[Fragmento de la página]

Igual que ahora se abrazan el gasto y las políticas expansivas, abandonado el dogma irracional en la austerocracia, que tanto daño y dolor inútiles y perfectamente evitables han causado durante la ultima década, se vuelve a respaldar la idea de que, sin una política redistributiva mínimamente justa y eficiente, el capitalismo no resulta sostenible; aunque solo sea por la sencilla razón de que da igual lo barato que produzcas si la gran mayoría no dispone de renta para comprar. 

Nada nuevo bajo el sol. Como ya explicó James O'Connor (The Fiscal Crisis of the State, St James, 1973), solo con políticas para facilitar la acumulación de capital, la eficiencia y la legitimidad del sistema acaban fallando. Se necesita equilibrar las políticas de producción que aseguren la demanda y el beneficio, con políticas de redistribución de gasto social que garanticen el orden. Sin impuestos, el capitalismo funciona mal. La función de apropiación no puede llevarse por delante la función de legitimación porque si así sucede, el sistema colapsa.

[Datos de entrada]
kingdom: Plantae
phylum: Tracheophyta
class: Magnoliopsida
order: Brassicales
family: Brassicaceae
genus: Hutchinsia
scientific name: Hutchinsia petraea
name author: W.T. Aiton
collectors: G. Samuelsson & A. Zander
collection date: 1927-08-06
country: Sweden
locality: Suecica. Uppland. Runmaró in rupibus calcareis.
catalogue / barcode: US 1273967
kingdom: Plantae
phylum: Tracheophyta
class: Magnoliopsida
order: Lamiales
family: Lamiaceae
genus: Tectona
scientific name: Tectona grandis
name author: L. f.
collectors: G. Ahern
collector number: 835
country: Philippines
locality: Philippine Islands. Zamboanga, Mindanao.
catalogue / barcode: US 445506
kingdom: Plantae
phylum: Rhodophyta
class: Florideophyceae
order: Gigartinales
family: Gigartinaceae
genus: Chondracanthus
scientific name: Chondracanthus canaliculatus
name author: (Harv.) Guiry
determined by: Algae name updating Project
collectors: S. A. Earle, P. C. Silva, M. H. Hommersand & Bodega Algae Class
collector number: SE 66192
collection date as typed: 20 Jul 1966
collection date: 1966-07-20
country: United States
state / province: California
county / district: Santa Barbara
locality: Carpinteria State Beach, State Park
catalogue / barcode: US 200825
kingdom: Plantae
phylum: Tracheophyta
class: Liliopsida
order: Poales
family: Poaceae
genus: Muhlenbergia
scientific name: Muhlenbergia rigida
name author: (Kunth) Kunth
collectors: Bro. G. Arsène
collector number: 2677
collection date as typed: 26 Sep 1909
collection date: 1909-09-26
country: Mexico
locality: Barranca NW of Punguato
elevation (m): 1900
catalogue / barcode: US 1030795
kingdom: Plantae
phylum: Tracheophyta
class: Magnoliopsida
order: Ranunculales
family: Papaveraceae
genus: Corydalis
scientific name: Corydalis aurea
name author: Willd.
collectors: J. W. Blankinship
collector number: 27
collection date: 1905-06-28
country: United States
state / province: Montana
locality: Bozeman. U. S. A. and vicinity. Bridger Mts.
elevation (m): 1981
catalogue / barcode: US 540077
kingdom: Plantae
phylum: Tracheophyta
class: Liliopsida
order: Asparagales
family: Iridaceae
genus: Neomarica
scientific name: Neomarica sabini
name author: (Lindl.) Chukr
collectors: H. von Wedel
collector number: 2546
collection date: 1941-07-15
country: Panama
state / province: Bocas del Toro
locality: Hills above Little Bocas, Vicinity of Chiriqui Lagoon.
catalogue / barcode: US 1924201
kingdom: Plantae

[Tareas a realizar]
a – Según el fragmento sobre capitalismo y redistribución, ¿qué le ocurre al sistema si la función de apropiación se lleva por delante la función de legitimación?
b – Prosigue el fragmento sobre capitalismo y redistribución a partir de su última oración.
Los registros no intervienen en nada de lo que se pide aquí.

[Conjunto de respuestas]
a – El sistema colapsa.

b –
Si no les gusta esta formulación neomarxista, disponemos de otras más liberales: Ronald H. Coase y su 'Teoría de coste social' (The problem of social cost, JLE, 1960) también explican con claridad por qué los gobiernos, la regulación y los impuestos operan como piezas necesarias en una economía capitalista en el mundo real precisamente para gestionar los costes de transacción de los mercados. Puede que algún día vivamos en un mundo ideal donde no resulten necesarios, pero no será mañana, tampoco pasado mañana.

Por fortuna, mientras la demagogia y el populismo colonizan las grandes instituciones mundiales, convertidas al gasto público, la fiscalidad a los grandes capitales y corporaciones y la conveniencia de tasar la adquisición y la posesión de la riqueza, existe un país que aún resiste heroicamente fortificado en la vieja fe de la teoría del goteo: cuanto más ricos sean los que más tienen, más “goteará” la riqueza hacia abajo; ese país se llama España.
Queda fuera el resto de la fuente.